Book Report: Elephants Can Remember by Agatha Christie (1972)

This book, like the other book I’ve read most recently from Agatha Christie (By The Pricking Of My Thumbs) comes from Agatha Christie’s later works (remember, gentle reader, she started in 1920; this book is from 52 years later and is the penultimate book she wrote). Maybe I’m crazy, but I like the earlier works better, back before the main characters got old.

This book features Hercule Poirot and Mrs. Oliver trying to suss out the story behind a murder/suicide fifteen years earlier. A rarely-seen goddaughter of Mrs. Oliver is set to marry, but the groom’s mother worries about the goddaughter’s parents’ deaths. The protagonists puzzle it out based on reminisces and rumors from people only tangentally involved with the story.
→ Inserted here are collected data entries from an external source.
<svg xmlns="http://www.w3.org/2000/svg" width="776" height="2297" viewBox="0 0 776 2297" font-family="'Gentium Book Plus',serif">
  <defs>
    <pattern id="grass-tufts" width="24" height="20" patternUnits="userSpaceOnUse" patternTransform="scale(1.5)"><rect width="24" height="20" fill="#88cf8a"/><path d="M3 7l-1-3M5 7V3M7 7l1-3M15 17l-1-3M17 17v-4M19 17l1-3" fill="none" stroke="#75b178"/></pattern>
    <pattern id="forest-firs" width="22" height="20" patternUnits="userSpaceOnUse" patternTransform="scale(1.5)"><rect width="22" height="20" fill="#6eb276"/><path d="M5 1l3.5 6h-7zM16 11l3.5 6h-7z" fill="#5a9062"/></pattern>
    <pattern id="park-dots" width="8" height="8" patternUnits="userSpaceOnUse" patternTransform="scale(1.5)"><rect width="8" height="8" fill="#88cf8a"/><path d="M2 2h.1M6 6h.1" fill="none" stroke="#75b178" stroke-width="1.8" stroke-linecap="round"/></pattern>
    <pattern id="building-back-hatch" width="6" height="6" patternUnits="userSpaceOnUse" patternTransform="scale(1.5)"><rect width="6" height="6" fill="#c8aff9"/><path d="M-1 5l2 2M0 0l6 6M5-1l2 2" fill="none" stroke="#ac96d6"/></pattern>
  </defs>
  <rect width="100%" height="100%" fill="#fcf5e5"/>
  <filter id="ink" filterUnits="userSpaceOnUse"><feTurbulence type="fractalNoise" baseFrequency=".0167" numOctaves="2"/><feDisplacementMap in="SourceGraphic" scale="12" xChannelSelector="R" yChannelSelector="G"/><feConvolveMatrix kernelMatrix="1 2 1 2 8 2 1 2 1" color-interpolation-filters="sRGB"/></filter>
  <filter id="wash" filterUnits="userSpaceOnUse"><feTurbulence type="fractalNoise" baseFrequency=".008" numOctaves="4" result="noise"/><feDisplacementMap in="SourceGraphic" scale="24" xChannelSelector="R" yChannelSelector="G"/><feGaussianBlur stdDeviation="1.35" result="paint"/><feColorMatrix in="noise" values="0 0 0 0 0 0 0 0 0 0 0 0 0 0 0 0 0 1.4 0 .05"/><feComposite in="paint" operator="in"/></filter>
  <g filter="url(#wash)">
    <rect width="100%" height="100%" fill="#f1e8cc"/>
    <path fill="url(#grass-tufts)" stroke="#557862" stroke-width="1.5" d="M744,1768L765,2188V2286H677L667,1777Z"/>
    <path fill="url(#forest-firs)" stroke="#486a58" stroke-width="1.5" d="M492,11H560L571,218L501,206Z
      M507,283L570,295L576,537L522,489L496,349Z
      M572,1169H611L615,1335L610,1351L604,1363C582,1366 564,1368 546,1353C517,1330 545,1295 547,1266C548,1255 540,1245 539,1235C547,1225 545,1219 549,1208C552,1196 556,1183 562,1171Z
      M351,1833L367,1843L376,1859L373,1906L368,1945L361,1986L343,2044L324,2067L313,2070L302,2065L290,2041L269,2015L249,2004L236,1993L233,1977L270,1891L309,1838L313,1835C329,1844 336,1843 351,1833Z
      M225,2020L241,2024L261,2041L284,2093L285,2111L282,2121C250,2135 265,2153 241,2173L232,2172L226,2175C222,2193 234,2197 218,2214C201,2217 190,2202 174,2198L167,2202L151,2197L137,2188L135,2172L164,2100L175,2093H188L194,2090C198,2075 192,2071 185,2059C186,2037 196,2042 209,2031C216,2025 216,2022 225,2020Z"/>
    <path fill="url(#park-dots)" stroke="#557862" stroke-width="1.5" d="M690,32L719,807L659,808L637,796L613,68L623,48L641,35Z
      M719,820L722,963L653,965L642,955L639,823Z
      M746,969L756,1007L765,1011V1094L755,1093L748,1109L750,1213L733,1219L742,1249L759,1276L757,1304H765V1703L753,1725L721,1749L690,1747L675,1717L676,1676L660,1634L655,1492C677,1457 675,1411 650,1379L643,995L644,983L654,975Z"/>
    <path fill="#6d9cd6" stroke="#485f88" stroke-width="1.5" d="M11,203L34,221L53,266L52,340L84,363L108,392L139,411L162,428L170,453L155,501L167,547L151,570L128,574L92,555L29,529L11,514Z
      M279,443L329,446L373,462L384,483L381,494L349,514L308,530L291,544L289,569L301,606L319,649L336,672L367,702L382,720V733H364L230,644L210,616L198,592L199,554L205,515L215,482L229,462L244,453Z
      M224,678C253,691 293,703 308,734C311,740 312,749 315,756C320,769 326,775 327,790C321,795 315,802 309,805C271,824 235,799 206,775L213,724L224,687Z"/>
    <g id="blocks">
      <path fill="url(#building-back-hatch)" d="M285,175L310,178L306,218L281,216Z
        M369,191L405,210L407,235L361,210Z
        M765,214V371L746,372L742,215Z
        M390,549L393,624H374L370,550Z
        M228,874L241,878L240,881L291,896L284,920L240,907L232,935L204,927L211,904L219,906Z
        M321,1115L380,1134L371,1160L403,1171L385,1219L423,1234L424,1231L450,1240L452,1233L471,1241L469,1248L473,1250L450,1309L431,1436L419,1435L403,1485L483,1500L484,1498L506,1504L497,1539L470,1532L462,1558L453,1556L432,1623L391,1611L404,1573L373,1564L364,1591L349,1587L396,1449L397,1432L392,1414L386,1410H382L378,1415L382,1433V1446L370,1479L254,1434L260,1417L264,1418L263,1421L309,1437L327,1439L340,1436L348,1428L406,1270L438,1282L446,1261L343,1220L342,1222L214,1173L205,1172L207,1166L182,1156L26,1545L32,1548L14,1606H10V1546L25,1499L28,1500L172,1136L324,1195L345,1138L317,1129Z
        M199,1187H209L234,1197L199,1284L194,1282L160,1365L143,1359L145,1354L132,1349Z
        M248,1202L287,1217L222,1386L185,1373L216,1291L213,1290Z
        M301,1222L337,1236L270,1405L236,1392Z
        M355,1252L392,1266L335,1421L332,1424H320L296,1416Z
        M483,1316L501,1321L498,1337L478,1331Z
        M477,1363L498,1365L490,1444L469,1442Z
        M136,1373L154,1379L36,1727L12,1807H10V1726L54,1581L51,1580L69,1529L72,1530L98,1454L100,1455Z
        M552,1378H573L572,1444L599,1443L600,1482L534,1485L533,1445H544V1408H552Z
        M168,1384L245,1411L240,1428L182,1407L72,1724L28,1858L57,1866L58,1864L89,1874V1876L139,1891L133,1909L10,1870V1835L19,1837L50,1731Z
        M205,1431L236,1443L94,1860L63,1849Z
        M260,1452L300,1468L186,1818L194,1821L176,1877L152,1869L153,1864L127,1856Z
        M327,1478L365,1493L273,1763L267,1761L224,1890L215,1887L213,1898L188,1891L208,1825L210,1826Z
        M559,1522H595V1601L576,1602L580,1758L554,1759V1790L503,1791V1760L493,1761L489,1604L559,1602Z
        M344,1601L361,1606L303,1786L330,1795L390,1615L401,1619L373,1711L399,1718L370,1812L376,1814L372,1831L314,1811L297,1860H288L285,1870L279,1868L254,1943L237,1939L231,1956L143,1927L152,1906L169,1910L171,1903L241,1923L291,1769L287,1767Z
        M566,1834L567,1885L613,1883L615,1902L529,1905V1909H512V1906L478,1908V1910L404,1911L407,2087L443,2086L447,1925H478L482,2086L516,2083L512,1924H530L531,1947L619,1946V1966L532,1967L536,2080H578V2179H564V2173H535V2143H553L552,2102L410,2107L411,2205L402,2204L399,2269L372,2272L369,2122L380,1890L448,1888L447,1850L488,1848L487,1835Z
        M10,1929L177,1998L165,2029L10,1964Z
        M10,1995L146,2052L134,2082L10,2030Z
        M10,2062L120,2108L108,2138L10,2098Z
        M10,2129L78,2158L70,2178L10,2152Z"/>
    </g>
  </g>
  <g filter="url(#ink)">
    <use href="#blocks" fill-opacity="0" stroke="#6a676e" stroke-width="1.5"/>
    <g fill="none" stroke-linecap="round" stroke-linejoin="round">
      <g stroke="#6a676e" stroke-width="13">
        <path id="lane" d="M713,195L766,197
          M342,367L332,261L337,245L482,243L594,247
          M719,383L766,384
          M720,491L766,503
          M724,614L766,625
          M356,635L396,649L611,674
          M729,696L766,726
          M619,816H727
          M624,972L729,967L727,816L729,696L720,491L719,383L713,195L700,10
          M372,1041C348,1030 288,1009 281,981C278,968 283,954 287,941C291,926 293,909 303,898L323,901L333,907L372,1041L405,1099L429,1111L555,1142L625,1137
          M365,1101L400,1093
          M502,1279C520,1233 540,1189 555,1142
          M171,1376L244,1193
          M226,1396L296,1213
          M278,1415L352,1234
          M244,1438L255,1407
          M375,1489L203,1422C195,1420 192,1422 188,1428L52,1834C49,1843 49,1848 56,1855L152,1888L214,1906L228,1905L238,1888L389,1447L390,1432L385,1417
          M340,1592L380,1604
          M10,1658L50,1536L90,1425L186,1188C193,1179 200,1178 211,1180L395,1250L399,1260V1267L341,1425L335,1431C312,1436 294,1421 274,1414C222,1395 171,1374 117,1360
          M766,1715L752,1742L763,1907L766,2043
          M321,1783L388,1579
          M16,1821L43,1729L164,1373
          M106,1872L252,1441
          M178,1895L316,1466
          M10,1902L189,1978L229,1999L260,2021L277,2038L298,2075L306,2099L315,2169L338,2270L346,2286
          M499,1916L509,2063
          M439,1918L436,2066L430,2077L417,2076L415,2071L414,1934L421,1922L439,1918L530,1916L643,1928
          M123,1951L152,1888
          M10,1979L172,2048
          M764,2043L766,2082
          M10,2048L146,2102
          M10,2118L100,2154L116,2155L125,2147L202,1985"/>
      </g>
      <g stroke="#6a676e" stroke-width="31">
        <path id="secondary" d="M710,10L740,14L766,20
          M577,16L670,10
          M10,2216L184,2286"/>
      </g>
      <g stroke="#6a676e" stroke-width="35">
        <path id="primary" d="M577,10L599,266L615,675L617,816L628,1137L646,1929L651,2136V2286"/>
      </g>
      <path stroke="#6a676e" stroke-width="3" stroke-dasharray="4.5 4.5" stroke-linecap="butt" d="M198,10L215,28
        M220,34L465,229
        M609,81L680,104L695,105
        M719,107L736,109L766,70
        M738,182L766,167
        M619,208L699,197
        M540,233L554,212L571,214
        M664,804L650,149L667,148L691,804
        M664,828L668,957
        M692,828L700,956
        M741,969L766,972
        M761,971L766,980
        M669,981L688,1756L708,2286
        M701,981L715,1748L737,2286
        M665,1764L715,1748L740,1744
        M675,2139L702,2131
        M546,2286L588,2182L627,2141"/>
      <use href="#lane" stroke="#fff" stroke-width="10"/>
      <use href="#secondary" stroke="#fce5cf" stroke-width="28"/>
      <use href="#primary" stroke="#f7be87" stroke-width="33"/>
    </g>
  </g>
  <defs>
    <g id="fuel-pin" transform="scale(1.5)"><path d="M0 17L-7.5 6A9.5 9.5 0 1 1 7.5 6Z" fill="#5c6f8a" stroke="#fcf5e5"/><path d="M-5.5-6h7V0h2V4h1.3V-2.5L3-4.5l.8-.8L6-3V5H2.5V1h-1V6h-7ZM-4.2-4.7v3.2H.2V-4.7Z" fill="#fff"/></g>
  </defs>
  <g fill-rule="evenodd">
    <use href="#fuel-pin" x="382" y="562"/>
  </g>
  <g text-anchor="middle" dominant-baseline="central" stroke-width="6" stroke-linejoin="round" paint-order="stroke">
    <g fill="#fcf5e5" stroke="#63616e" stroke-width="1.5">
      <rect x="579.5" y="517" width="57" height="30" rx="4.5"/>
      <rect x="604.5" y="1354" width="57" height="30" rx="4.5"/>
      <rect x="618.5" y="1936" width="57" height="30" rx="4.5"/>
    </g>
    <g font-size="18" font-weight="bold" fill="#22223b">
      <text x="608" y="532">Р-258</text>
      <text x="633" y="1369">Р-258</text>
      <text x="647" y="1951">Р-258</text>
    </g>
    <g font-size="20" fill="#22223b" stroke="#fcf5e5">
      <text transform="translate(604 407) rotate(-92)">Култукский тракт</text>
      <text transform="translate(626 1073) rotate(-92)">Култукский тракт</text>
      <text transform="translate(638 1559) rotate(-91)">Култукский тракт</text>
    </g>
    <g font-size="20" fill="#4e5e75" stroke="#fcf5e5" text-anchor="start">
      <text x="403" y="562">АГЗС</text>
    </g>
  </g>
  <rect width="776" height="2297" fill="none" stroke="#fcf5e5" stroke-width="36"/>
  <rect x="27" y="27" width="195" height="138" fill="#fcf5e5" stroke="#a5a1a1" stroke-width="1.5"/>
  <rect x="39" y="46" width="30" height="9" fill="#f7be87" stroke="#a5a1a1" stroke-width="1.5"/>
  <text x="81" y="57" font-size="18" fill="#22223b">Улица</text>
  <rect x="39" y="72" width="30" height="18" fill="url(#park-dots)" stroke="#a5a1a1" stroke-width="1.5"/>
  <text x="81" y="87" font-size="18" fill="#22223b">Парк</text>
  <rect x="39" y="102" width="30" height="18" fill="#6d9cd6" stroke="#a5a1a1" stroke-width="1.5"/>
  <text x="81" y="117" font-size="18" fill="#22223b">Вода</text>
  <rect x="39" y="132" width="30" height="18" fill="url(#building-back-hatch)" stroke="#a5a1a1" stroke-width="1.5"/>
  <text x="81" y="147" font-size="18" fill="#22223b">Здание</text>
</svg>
As a matter of fact, a main part of the story turns on the goddaughter not knowing her own family or forgetting things that happened at age 14.

So it’s not a very satisfying book in Mrs. Christie’s canon, but reading the book, I’m reminded that she had her own book club as late as the 1980s; one could join the club and get a different Agatha Christie book every month for several years if one was inclined. Wow. I remember Stephen King had one, too, and he’s the only author of our generation that I can recall having such. These days, nobody reads enough to rope them into something like that. And I notice the BOMC offers to send out two books automatically each month unless you send back the card. Just so they can soak the negligent double until they cancel, I guess.